Plaintiff also alleges that he has been discriminated against in violation of his Equal Protection rights under the Fourteenth Amendment. (See Compl. at 6.) The "Equal Protection Clause of the Fourteenth Amendment commands that no State shall 'deny to any person within its jurisdiction the equal protection of the laws,' which is essentially a direction that all persons similarly situated should be treated alike." City of Cleburne v. Cleburne Living Center, Inc. 473 U.S. 432, 439 (1985). In order to state a claim under § 1983 alleging violations of the equal protection clause of the Fourteenth Amendment, Plaintiff must allege facts which demonstrate that he is a member of a protected class. See Harris v. McRae, 448 U.S. 297, 323 (1980) (indigents); see also City of Cleburne v. Cleburne Living Ctr., 473 U.S. 432, 440-41 (1985) (listing suspect classes). In this matter, Plaintiff has neither sufficiently plead that he is a member of a suspect class nor has he plead adequate facts to demonstrate that Defendants acted with an intent or purpose to discriminate against him based upon his membership in a protected class. See Barren v. Harrington, 152 F.3d 1193, 1194 (9th Cir. 1998), cert. denied, 525 U.S. 1154 (1999).

Thus, the Court finds that Plaintiff's allegations are insufficient to prove invidious discriminatory intent. Village of Arlington Heights v. Metropolitan Housing Development Corp., 429 U.S. 252, 265 (1977). Plaintiff's Fourteenth Amendment equal protection claims are dismissed for failing to state a claim upon which § 1983 relief can be granted.

Accordingly, the Court finds that Plaintiff's Complaint fails to state a section 1983 claim upon which relief may be granted , and is therefore subject to dismissal pursuant to 28 U.S.C. §§ 1915(e)(2)(b) & 1915A(b). The Court will provide Plaintiff with an opportunity to amend his pleading to cure the defects set forth above.

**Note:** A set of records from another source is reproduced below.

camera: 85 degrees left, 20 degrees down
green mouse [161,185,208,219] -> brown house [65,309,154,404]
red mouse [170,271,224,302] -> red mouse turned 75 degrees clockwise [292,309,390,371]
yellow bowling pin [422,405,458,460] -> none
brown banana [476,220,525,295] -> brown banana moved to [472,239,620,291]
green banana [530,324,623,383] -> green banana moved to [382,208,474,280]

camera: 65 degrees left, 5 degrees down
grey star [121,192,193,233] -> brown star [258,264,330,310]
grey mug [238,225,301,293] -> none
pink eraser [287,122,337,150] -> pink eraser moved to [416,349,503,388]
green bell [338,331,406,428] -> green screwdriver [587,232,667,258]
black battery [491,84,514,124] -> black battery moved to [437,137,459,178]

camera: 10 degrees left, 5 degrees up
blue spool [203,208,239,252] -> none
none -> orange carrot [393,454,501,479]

Plaintiff is warned that if his amended complaint fails to address the deficiencies of pleading noted above, it may be dismissed with prejudice and without leave to amend.

III.

CONCLUSION AND ORDER

Good cause appearing therefor, IT IS HEREBY ORDERED that:

1. Plaintiff's Motion to proceed IFP pursuant to 28 U.S.C. § 1915(a) [ECF No. 2] is GRANTED.

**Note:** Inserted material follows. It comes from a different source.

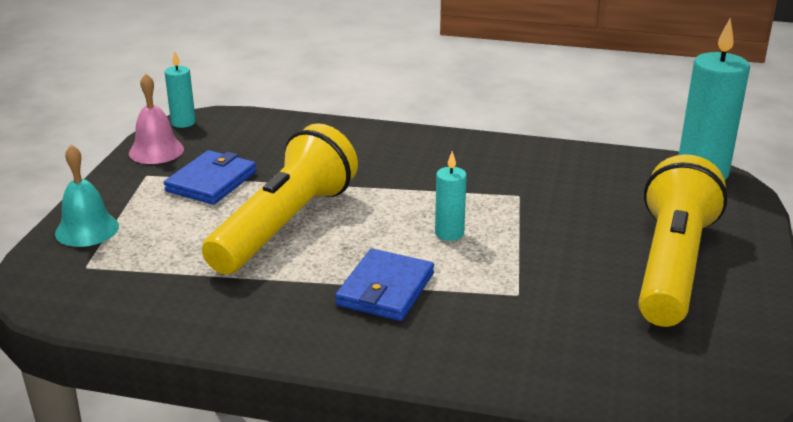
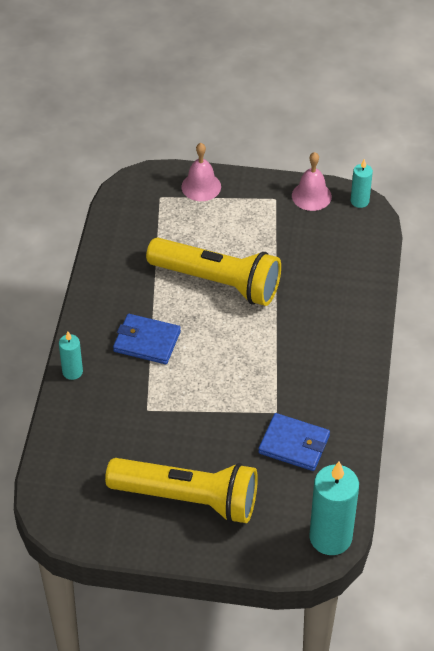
camera: 85 degrees right, 20 degrees up
turquoise bell [55,145,119,247] -> pink bell [181,143,221,201]
blue wallet [164,150,257,205] -> blue wallet moved to [258,413,330,471]
turquoise candle [435,151,467,241] -> turquoise candle moved to [59,331,83,380]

2. The Secretary of California Department of Corrections and Rehabilitation, or his designee, shall collect from Plaintiff's prison trust account the $350 balance of the filing fee owed in this case by collecting monthly payments from the account in an amount equal to twenty percent (20%) of the preceding month's income and forward payments to the Clerk of the Court each time the amount in the account exceeds $10 in accordance with 28 U.S.C. § 1915(b)(2). ALL PAYMENTS SHALL BE CLEARLY IDENTIFIED BY THE NAME AND NUMBER ASSIGNED TO THIS ACTION.

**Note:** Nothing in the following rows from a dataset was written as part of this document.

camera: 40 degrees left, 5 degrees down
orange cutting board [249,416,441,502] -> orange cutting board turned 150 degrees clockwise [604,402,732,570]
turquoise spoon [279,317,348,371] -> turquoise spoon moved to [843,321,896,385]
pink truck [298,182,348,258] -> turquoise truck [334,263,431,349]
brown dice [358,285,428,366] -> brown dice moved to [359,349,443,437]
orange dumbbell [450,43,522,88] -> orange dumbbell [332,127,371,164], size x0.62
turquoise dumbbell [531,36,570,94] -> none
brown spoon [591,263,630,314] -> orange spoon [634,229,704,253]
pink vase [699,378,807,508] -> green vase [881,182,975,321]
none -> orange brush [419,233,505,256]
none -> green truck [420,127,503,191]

3. The Clerk of the Court is directed to serve a copy of this Order on Matthew Cate, Secretary, California Department of Corrections and Rehabilitation, 1515 S Street, Suite 502, Sacramento, California 95814.

IT IS FURTHER ORDERED that:

4. Plaintiff's Complaint is DISMISSED without prejudice pursuant to 28 U.S.C. §§ 1915(e)(2)(b) and 1915A(b). However, Plaintiff is GRANTED forty five (45) days leave from the date this Order is "Filed" in which to file a First Amended Complaint which cures all the deficiencies of pleading noted above. Plaintiff's Amended Complaint must be complete in itself without reference to the superseded pleading. See S.D. Cal. Civ. L. R. 15.1. Defendants not named and all claims not re-alleged in the Amended Complaint will be deemed to have been waived. See King v. Atiyeh, 814 F.2d 565, 567 (9th Cir. 1987)

5. The Clerk of Court is directed to mail a form § 1983 complaint to Plaintiff. IT IS SO ORDERED.